Questioning as to “what the Cabinet is and who is the Cabinet”, he said that in Sri Lanka, the Cabinet is headed by the President and he appoints it. “He could remove the members of the Cabinet overnight with no explanation, and theoretically there can be a one-man or one-woman Cabinet, that is the President of Sri Lanka – it is in our Constitution.”
There are MPs from the Opposition as a well as the government in the Cabinet. There was an MP whose property has been acquired under the recent expropriation law. He said that if that MP crosses over then there would be another urgent bill to change that law!
Another panellist, lawyer and Member of Parliament, M.A. Sumanthiran said that ordinary bills presented in Parliament could be worse than urgent bills referred to the Supreme Court because often items that are unconstitutional are smuggled in as amendments. Ordinary bills could be also dangerous and have only a 7-day window to be challenged.
Citizens must know of that bill once it being gazetted but unless the person is a Member of Parliament, he or she would never get a copy of the bill. He said that many laws have been passed but people unfortunately have not been able to challenge them. The worst, Mr Sumanthiran noted is when amendments are passed at the Committee stage. They are neither gazetted nor contain anything that ordinary citizens have access to. Even new laws can be deviously introduced as the committee stage amendments.

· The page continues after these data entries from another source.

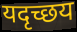
यदृच्छय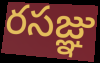
రసజ్ఞు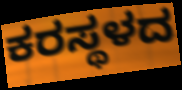
ಕರಸ್ಥಳದ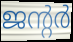
ജന്റർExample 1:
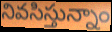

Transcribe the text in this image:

నివసిస్తున్నాం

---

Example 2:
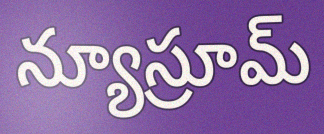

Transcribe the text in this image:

న్యూస్రూమ్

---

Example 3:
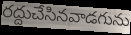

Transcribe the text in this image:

రద్దుచేసినవాడగును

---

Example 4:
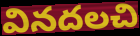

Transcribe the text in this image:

వినదలచి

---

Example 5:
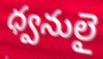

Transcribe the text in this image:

ధ్వనులై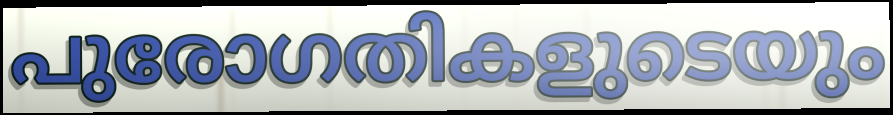
പുരോഗതികളുടെയും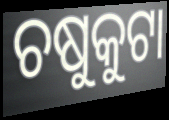
ଚଷୁକୁଟା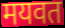
मयवत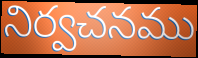
నిర్వచనముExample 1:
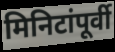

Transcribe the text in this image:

मिनिटांपूर्वी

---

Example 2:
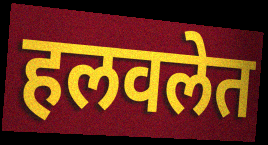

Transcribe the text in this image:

हलवलेत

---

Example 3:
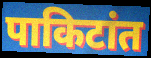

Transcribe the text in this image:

पाकिटांत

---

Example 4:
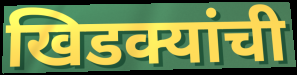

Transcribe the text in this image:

खिडक्यांची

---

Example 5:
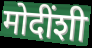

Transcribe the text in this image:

मोदींशीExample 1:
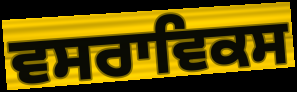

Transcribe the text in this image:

ਵਸਰਾਵਿਕਸ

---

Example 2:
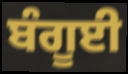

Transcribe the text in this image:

ਬੰਗੂਈ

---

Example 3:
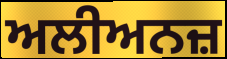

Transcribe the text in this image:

ਅਲੀਅਨਜ਼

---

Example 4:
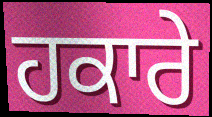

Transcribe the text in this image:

ਹਕਾਰੇ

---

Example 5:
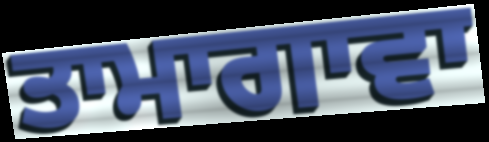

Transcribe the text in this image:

ਤਾਮਾਗਾਵਾ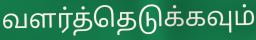
வளர்த்தெடுக்கவும்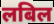
लबिल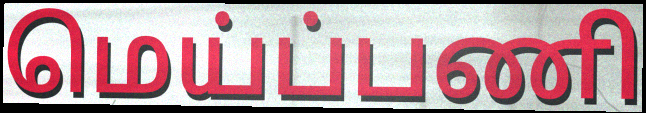
மெய்ப்பணி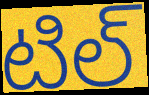
టిల్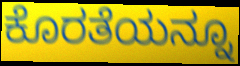
ಕೊರತೆಯನ್ನೂ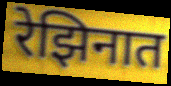
रेझिनात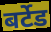
बर्टेडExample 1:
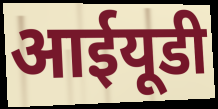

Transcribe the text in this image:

आईयूडी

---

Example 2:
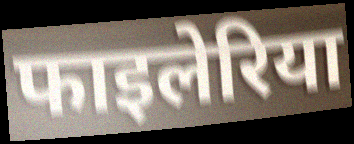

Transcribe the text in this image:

फाइलेरिया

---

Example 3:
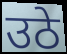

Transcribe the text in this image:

उठे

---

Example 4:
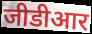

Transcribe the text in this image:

जीडीआर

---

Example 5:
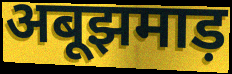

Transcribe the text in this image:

अबूझमाड़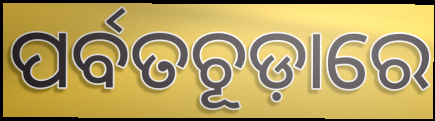
ପର୍ବତଚୂଡ଼ାରେ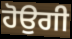
ਹੋਉਗੀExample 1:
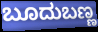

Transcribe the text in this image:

ಬೂದುಬಣ್ಣ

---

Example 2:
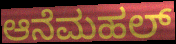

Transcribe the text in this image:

ಆನೆಮಹಲ್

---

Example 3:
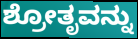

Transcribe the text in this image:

Referring to the issue of urgent bills, he said the discussion brings to focus the legislative process and that these urgent bills are not urgent matters. But these discussions could bring to light other important matters associated with that and then it creates big concern over them. Many constitutional amendments have been made with urgent bills. He referred to another urgent bill called the Rajadurai Amendment which was just to enable one member to cross over.
Professor Milton Rajaratne, Faculty of Management – University of Peradeniya indicated that certain ad-hoc bills passed have serious repercussions on the country’s economy and he branded these laws as ‘aarthika ghathakayo’ (killers of the economy). These laws have led to a loss in business confidence and would eventually destroy the private sector. He said that these actions would lead to a prevention of the expansion of existing enterprises. There would be a reluctance to launch new business, as there are laws now that vest unlimited power in taking over any business on the pretext of under- performance or under-utilization.
The panelists made a serious call for regulations to allow the people to review legislation. There is a constitution of the country, if the constitution is supreme then all laws must be subordinate to that and any inconsistency must be permitted to be challenged at any stage, was their submission.
They agreed that the present constitution has a few flaws and such issues could be sorted out if there was post-enactment review preceded by public debate.
There was a lively discussion after the presentations by the panelists. The audience commented that these valuable presentations and awareness on issues of public importance need to be articulated before a wider, more representative public audience that would reach the four corners of the country – to enable people to learn how democracy is being subverted and the people’s rights violated.